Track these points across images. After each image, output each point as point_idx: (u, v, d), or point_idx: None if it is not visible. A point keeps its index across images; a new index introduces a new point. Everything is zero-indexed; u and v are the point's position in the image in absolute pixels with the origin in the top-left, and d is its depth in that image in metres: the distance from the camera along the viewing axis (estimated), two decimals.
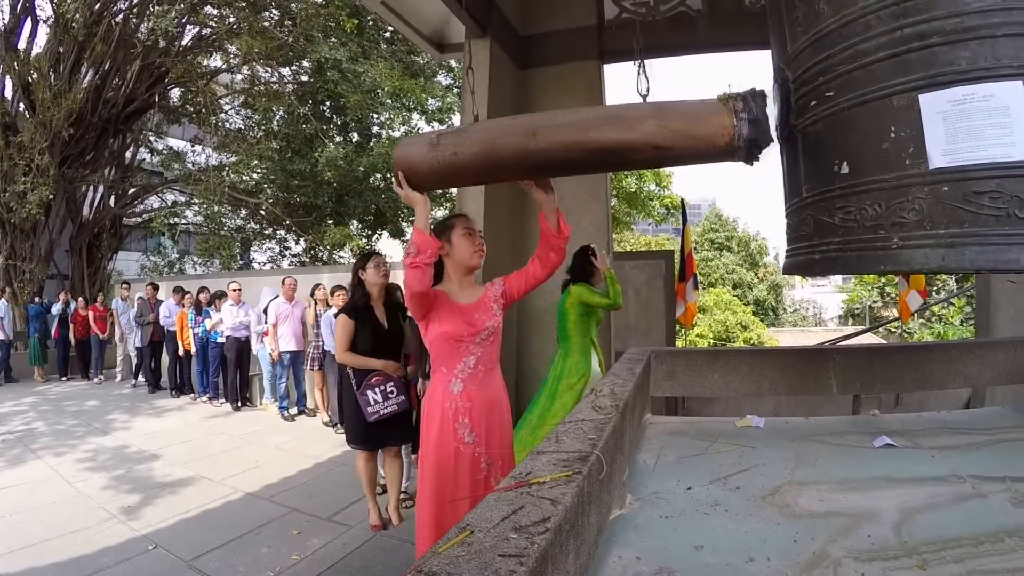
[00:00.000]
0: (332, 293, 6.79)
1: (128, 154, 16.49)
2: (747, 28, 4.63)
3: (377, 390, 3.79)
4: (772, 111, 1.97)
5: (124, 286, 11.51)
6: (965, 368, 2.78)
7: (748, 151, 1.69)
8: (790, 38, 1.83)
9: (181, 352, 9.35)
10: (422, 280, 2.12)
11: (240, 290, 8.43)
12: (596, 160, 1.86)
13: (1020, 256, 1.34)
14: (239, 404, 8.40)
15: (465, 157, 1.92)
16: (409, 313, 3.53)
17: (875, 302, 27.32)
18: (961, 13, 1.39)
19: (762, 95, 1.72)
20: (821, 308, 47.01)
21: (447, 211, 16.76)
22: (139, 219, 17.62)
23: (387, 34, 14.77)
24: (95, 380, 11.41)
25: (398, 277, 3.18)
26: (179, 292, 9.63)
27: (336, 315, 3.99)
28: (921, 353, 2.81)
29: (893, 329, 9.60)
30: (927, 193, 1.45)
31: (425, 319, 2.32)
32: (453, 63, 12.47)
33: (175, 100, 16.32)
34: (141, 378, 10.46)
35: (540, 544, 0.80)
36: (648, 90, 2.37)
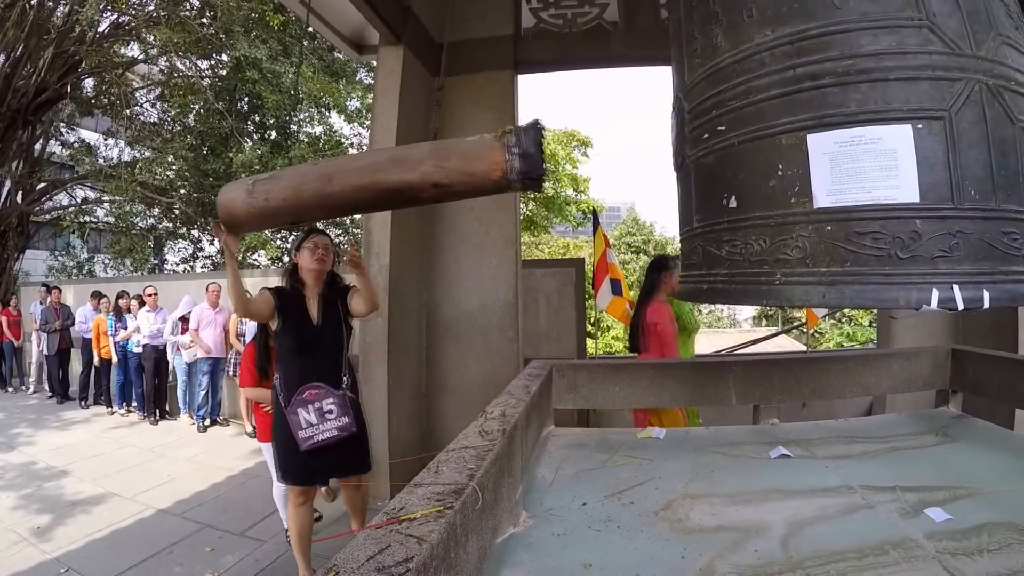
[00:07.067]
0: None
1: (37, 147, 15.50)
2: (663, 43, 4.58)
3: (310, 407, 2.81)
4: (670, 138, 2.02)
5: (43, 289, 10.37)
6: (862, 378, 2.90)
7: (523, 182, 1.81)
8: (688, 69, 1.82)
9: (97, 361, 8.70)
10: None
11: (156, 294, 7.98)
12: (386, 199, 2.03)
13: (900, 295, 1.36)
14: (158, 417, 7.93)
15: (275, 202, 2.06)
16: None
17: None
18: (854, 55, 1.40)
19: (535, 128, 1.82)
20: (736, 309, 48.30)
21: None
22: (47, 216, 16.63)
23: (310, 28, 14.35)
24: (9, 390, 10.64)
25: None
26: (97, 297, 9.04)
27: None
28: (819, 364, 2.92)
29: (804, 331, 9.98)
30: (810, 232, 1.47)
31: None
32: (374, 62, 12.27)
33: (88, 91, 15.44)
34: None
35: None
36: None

++++++

Would you retype all the lines shown above, exactly as written and without any picture?

Result.
Track these points across images. After each image, output each point as point_idx: (u, v, d), or point_idx: None if it is not visible. A point keeps its index across images; a new index introduces a new point. Everything is zero-indexed; u and v are the point's position in the image in absolute pixels with the origin in the top-left, and d is its depth in that image in metres: the distance from the camera along the viewing axis (estimated), two decimals.
[00:00.000]
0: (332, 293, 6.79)
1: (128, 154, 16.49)
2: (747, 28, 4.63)
3: (377, 390, 3.79)
4: (772, 111, 1.97)
5: (124, 286, 11.51)
6: (965, 368, 2.78)
7: (748, 151, 1.69)
8: (790, 38, 1.83)
9: (181, 352, 9.35)
10: (422, 280, 2.12)
11: (240, 290, 8.43)
12: (596, 160, 1.86)
13: (1020, 256, 1.34)
14: (239, 404, 8.40)
15: (465, 157, 1.92)
16: (409, 313, 3.53)
17: (875, 302, 27.32)
18: (961, 13, 1.39)
19: (762, 95, 1.72)
20: (821, 308, 47.01)
21: (447, 211, 16.76)
22: (139, 219, 17.62)
23: (387, 34, 14.77)
24: (95, 380, 11.41)
25: (398, 277, 3.18)
26: (179, 292, 9.63)
27: (336, 315, 3.99)
28: (921, 353, 2.81)
29: (893, 329, 9.60)
30: (927, 193, 1.45)
31: (425, 319, 2.32)
32: (453, 63, 12.47)
33: (175, 100, 16.32)
34: (141, 378, 10.46)
35: (540, 544, 0.80)
36: (648, 90, 2.37)
[00:07.067]
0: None
1: (37, 147, 15.50)
2: (663, 43, 4.58)
3: (310, 407, 2.81)
4: (670, 138, 2.02)
5: (43, 289, 10.37)
6: (862, 378, 2.90)
7: (523, 182, 1.81)
8: (688, 69, 1.82)
9: (97, 361, 8.70)
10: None
11: (156, 294, 7.98)
12: (386, 199, 2.03)
13: (900, 295, 1.36)
14: (158, 417, 7.93)
15: (275, 202, 2.06)
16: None
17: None
18: (854, 55, 1.40)
19: (535, 128, 1.82)
20: (736, 309, 48.30)
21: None
22: (47, 216, 16.63)
23: (310, 28, 14.35)
24: (9, 390, 10.64)
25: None
26: (97, 297, 9.04)
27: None
28: (819, 364, 2.92)
29: (804, 331, 9.98)
30: (810, 232, 1.47)
31: None
32: (374, 62, 12.27)
33: (88, 91, 15.44)
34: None
35: None
36: None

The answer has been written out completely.